2024 Autor: Harry Day | [email protected]. Zuletzt bearbeitet: 2023-12-17 15:42
Ein erstaunlicher Effekt, den ich während der Langzeittherapie festgestellt habe.
Kunden beginnen sich meist schon beim ersten Treffen zu verändern – allmählich, manchmal unmerklich, aber selbstbewusst und zielgerichtet. Aber es passiert auch anders. Ein Mensch geht von Woche zu Woche, Monat für Monat, und es scheint, als würde er vergeblich gehen. Ich sehe keine Veränderungen, ich sehe keinen Fortschritt, ich sehe keine Auswirkungen meiner Arbeit. Ich frage ihn nach seinen persönlichen Eindrücken von unserer Arbeit. Er sagt, dass er mit allem zufrieden ist, geht aber nicht näher darauf ein. Manchmal sagt er, es sei ihm wichtiger, sich zu äußern, aber er braucht meine Interpretationen und überhaupt meine ganze Argumentation nicht wirklich. Ich beschwere mich beim Vorgesetzten über das Gefühl der Hoffnungslosigkeit, über die Tatsache, dass ich etwas falsch mache, über die Abwertung. Vorsichtig frage ich den Klienten, was er eigentlich von der Therapie bekommt, und wieder - keine Einzelheiten oder nur eine Abwertung der ganzen Arbeit. Die Person scheint mich nicht zu hören, er nickt nur auf meine Worte oder hört ihnen gelangweilt zu. Ich denke darüber nach, die Therapie abzubrechen oder den Klienten an einen anderen Spezialisten zu überweisen, weil ich mit meinem eigenen Ohnmachtsgefühl konfrontiert werde.
Und dann machen wir eine Pause von der Arbeit. Kurzlebig. Alle schwierigen Umstände - Urlaub, Krankheit, Geschäftsreisen. Der Kunde kommt nach einer Pause - und ich erkenne ihn nicht sofort wieder. Er beginnt, über sein Leben zu sprechen, und ich verliere mich sogar. Denn er hat vieles realisiert, verändert, neu definiert, überschätzt. Es stellte sich heraus, dass er mich die ganze Zeit gehört hatte. Es stellte sich heraus, dass die Samen, die ich in den Boden geworfen hatte, der mir unfruchtbar schien, die ganze Zeit langsam keimten. Es stellte sich heraus, dass er diese Pause brauchte, um neue Informationen zu integrieren, auf seine eigene Antwort zu hören, um sich neu aufzubauen.
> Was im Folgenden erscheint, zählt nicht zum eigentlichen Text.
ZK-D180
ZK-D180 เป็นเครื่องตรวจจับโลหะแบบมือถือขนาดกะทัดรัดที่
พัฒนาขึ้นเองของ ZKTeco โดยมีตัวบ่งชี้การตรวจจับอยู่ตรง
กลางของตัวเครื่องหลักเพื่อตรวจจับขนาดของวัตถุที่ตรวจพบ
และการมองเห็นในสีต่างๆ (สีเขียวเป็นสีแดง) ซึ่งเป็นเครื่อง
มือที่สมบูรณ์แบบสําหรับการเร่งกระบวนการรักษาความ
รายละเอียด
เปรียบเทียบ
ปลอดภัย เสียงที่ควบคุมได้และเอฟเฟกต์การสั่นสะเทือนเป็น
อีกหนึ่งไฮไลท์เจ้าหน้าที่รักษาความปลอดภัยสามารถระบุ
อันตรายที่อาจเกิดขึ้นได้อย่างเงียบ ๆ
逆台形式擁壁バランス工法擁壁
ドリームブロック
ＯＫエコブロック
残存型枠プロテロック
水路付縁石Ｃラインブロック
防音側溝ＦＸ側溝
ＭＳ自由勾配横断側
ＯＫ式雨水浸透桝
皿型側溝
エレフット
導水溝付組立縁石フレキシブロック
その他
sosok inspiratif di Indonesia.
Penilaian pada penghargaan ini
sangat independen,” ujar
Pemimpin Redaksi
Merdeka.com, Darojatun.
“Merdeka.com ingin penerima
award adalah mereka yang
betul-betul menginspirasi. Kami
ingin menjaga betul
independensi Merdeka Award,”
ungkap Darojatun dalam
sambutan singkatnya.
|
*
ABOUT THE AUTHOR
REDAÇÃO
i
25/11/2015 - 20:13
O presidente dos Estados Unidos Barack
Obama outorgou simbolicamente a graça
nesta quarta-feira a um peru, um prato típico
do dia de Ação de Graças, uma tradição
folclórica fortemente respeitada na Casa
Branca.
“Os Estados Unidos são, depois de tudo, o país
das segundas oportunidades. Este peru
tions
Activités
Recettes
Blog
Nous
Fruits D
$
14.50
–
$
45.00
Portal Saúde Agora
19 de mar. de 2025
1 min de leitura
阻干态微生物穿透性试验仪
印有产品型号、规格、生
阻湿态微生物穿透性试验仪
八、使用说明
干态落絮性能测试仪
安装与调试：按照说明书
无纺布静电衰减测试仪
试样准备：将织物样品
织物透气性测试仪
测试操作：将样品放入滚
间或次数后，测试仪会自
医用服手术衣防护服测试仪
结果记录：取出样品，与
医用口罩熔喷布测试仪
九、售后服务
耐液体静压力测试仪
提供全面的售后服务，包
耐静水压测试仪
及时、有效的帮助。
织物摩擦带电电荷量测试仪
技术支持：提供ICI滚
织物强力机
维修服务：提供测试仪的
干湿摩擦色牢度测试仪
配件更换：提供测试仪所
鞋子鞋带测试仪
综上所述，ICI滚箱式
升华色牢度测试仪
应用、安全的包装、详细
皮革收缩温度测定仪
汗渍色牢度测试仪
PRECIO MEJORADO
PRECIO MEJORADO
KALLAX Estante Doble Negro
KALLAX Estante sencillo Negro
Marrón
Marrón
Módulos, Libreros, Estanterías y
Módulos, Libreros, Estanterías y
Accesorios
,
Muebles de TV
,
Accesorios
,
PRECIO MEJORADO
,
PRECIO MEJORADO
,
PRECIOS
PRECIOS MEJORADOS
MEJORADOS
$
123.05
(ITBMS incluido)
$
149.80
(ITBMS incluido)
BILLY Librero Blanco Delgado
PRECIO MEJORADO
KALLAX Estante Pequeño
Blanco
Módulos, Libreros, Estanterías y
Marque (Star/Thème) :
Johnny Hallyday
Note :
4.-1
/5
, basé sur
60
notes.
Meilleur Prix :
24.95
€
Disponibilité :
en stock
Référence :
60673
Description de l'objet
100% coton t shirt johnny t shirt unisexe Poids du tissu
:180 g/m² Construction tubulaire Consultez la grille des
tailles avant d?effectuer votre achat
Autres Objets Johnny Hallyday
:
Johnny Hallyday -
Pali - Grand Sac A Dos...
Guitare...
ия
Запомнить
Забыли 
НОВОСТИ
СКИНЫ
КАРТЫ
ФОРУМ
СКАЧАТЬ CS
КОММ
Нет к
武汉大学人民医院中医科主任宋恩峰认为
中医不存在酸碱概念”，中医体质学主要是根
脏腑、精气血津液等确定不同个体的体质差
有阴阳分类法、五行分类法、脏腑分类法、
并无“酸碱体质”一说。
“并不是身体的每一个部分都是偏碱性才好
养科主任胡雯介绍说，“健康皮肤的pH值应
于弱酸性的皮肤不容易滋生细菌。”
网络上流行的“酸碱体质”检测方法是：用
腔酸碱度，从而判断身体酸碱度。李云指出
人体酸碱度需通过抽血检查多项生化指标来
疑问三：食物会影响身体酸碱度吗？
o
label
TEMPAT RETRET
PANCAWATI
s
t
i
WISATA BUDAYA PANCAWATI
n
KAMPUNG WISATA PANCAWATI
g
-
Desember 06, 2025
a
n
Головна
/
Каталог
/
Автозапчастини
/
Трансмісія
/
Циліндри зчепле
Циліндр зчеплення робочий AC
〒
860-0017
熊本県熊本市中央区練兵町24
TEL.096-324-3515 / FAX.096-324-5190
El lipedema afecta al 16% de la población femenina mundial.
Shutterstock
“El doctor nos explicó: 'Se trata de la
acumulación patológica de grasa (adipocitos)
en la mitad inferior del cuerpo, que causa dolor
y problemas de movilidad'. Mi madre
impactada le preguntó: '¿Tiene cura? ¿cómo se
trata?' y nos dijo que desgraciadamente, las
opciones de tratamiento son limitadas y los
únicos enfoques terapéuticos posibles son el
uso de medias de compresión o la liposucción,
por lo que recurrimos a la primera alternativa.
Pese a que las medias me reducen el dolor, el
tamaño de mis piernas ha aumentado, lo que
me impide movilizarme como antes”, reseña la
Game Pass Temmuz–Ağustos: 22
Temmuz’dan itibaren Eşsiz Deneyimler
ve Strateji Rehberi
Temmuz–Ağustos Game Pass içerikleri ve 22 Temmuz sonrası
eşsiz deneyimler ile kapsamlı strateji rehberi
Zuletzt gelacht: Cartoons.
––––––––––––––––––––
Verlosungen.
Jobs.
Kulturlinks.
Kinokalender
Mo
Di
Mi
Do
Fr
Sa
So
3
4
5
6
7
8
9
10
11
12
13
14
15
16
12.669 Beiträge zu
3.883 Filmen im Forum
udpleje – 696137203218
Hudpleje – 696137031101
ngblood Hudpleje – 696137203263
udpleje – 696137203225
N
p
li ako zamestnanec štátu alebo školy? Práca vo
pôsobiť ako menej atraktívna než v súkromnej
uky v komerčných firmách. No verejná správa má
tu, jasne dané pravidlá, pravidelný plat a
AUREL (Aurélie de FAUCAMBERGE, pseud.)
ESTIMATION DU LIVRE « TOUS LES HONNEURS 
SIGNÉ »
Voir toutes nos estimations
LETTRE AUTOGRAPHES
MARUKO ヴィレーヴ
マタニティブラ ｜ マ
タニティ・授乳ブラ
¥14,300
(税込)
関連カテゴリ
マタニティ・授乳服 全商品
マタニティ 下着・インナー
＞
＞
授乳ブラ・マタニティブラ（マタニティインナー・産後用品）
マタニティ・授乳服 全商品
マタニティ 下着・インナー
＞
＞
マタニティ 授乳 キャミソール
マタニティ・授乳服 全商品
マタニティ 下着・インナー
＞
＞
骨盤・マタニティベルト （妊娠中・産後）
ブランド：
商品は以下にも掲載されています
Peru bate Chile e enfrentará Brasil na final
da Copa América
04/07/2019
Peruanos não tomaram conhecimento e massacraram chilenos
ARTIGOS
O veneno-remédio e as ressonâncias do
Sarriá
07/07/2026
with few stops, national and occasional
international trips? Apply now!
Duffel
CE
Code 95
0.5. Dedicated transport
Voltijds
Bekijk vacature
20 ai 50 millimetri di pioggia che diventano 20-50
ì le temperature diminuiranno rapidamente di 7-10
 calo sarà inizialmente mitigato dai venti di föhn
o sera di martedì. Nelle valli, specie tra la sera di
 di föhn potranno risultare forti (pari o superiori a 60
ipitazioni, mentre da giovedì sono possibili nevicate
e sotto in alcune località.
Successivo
Und genau die Veränderungen, auf die ich all die Wochen ungeduldig gewartet habe, kommen plötzlich eine nach der anderen. "Erinnern Sie sich, Sie sagten damals …" - sagt der Kunde. "Und wissen Sie, ich habe es wirklich verstanden …" oder "Und dann erinnerte ich mich an deine Worte und dachte …" Die ganze Zeit war da eine erstaunliche, zarte, schwierige innere Arbeit, von außen nicht wahrnehmbar und geheim, unterirdisch, sogar vor mir verborgen.
Als ich das zu Beginn meiner Praxis zum ersten Mal erlebte, war ich schockiert. Ich dachte, es kann einfach nicht sein. Ich hatte Angst, alles falsch zu machen. Dann wurde mir klar, dass dies ein ziemlich typischer Ablauf für eine Langzeitpsychotherapie ist (Kurzzeitpsychotherapie hat ihre eigenen Gesetze, aber selbst dort braucht es Zeit, die erhaltenen Informationen zu integrieren und das reale Leben für die mentalen Veränderungen des Klienten wieder aufzubauen). Fast alle langjährigen nichtärztlichen Psychotherapeuten seit Freud haben ausführlich über die Bedeutung eines stabilen Rahmens mit häufigen Treffen, einem konstanten Zeitplan und je öfter desto besser geschrieben. Aber einige Klienten sind nützlich, um für eine Weile zu gehen, um ihnen Zeit zu geben, das, was sie erhalten haben, zu introvertieren, zu verdauen und dabei zu sein. Hören Sie Ihre eigene Stimme und nicht die des Therapeuten, denken Sie darüber nach, was passiert, und "verwerfen" Sie Informationen nicht sofort, wie sie erarbeitet wurden, sondern ersetzen Sie das formelle Sprechen durch ernsthafte Reflexion.